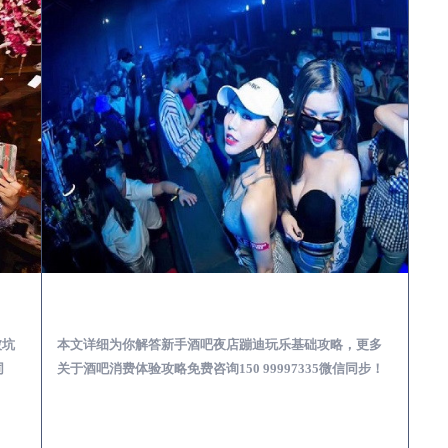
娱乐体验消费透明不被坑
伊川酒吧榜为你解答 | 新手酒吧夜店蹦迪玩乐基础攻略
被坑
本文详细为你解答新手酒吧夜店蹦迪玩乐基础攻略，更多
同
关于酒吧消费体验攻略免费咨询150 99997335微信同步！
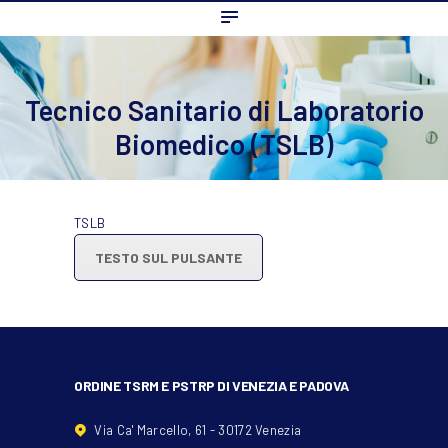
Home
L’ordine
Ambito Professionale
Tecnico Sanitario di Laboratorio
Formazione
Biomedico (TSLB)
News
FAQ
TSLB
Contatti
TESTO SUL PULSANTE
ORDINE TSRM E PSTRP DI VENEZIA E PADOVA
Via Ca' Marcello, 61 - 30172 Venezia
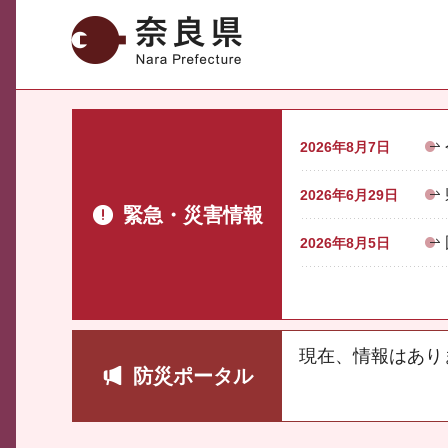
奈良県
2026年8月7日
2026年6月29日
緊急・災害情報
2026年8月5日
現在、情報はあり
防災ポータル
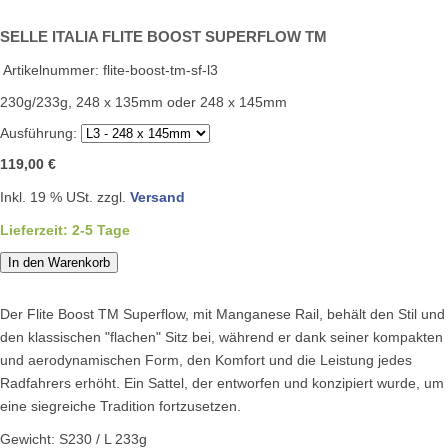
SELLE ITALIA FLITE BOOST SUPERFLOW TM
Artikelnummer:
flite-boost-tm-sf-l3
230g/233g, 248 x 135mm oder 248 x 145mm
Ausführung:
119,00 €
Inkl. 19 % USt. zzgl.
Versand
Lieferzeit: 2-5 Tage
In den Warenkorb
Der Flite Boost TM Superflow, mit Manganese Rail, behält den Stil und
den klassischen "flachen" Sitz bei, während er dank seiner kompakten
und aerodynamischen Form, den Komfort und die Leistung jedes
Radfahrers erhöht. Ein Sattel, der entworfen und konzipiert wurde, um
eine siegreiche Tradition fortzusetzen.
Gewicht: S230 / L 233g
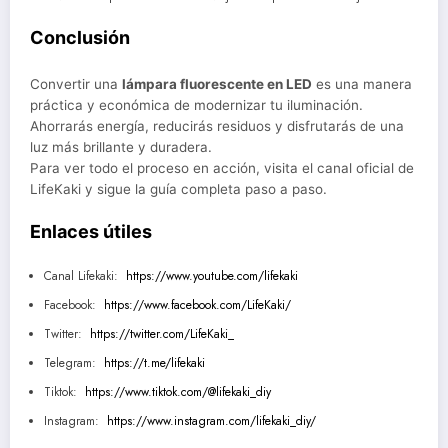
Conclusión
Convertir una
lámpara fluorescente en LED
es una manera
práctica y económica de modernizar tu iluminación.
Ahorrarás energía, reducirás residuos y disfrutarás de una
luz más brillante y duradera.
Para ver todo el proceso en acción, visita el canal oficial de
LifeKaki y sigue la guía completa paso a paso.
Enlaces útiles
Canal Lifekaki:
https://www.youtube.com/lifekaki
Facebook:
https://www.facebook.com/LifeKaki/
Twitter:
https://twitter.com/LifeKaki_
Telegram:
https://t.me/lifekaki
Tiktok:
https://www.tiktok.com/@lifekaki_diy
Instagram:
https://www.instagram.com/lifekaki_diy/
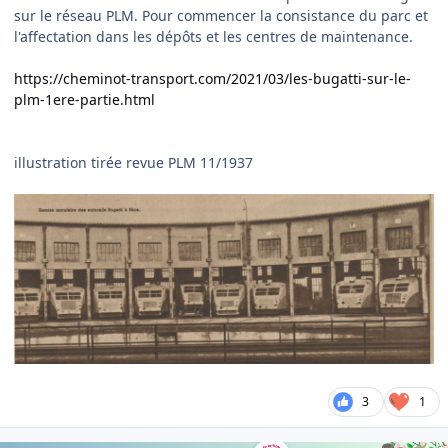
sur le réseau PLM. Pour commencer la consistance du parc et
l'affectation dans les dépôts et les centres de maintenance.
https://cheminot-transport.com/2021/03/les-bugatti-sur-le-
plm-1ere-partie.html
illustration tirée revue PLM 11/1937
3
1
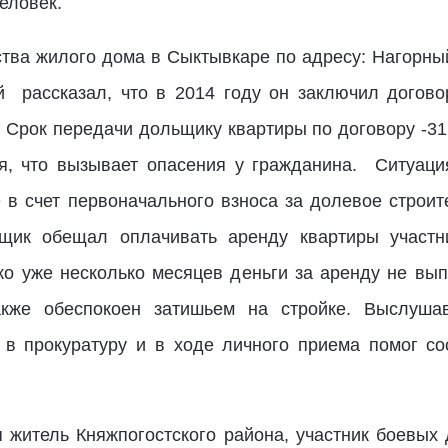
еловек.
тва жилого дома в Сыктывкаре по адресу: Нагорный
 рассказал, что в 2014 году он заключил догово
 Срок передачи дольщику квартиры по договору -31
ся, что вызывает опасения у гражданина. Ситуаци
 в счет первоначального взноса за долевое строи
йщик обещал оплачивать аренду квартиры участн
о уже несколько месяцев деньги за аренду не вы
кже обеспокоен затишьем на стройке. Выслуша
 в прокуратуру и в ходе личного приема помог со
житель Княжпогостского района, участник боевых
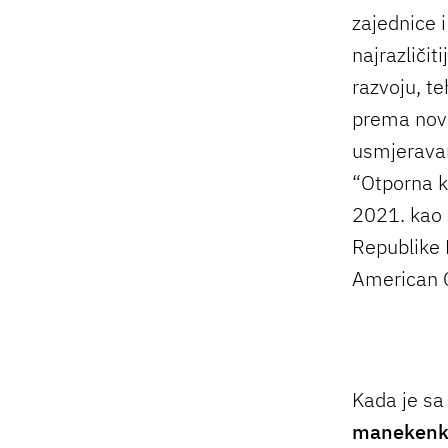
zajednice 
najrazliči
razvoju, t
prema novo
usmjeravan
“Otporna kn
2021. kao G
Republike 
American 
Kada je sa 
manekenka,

WHAT YOU NEED TO DO: Change "Artikelnummer" to "Item number" and write out the text of all the records again with everything else unchanged. Leave the pictures out.

WRITTEN ANSWER:
娱乐体验消费透明不被坑
伊川酒吧榜为你解答 | 新手酒吧夜店蹦迪玩乐基础攻略
被坑
本文详细为你解答新手酒吧夜店蹦迪玩乐基础攻略，更多
同
关于酒吧消费体验攻略免费咨询150 99997335微信同步！
Home
L’ordine
Ambito Professionale
Tecnico Sanitario di Laboratorio
Formazione
Biomedico (TSLB)
News
FAQ
TSLB
Contatti
TESTO SUL PULSANTE
ORDINE TSRM E PSTRP DI VENEZIA E PADOVA
Via Ca' Marcello, 61 - 30172 Venezia
奈良県
2026年8月7日
2026年6月29日
緊急・災害情報
2026年8月5日
現在、情報はあり
防災ポータル
SELLE ITALIA FLITE BOOST SUPERFLOW TM
Item number:
flite-boost-tm-sf-l3
230g/233g, 248 x 135mm oder 248 x 145mm
Ausführung:
119,00 €
Inkl. 19 % USt. zzgl.
Versand
Lieferzeit: 2-5 Tage
In den Warenkorb
Der Flite Boost TM Superflow, mit Manganese Rail, behält den Stil und
den klassischen "flachen" Sitz bei, während er dank seiner kompakten
und aerodynamischen Form, den Komfort und die Leistung jedes
Radfahrers erhöht. Ein Sattel, der entworfen und konzipiert wurde, um
eine siegreiche Tradition fortzusetzen.
Gewicht: S230 / L 233g
Conclusión
Convertir una
lámpara fluorescente en LED
es una manera
práctica y económica de modernizar tu iluminación.
Ahorrarás energía, reducirás residuos y disfrutarás de una
luz más brillante y duradera.
Para ver todo el proceso en acción, visita el canal oficial de
LifeKaki y sigue la guía completa paso a paso.
Enlaces útiles
Canal Lifekaki:
https://www.youtube.com/lifekaki
Facebook:
https://www.facebook.com/LifeKaki/
Twitter:
https://twitter.com/LifeKaki_
Telegram:
https://t.me/lifekaki
Tiktok:
https://www.tiktok.com/@lifekaki_diy
Instagram:
https://www.instagram.com/lifekaki_diy/
sur le réseau PLM. Pour commencer la consistance du parc et
l'affectation dans les dépôts et les centres de maintenance.
https://cheminot-transport.com/2021/03/les-bugatti-sur-le-
plm-1ere-partie.html
illustration tirée revue PLM 11/1937
3
1
еловек.
тва жилого дома в Сыктывкаре по адресу: Нагорный
 рассказал, что в 2014 году он заключил догово
 Срок передачи дольщику квартиры по договору -31
ся, что вызывает опасения у гражданина. Ситуаци
 в счет первоначального взноса за долевое строи
йщик обещал оплачивать аренду квартиры участн
о уже несколько месяцев деньги за аренду не вы
кже обеспокоен затишьем на стройке. Выслуша
 в прокуратуру и в ходе личного приема помог со
житель Княжпогостского района, участник боевых
zajednice 
najrazliči
razvoju, t
prema novo
usmjeravan
“Otporna kn
2021. kao G
Republike 
American 
Kada je sa 
manekenka,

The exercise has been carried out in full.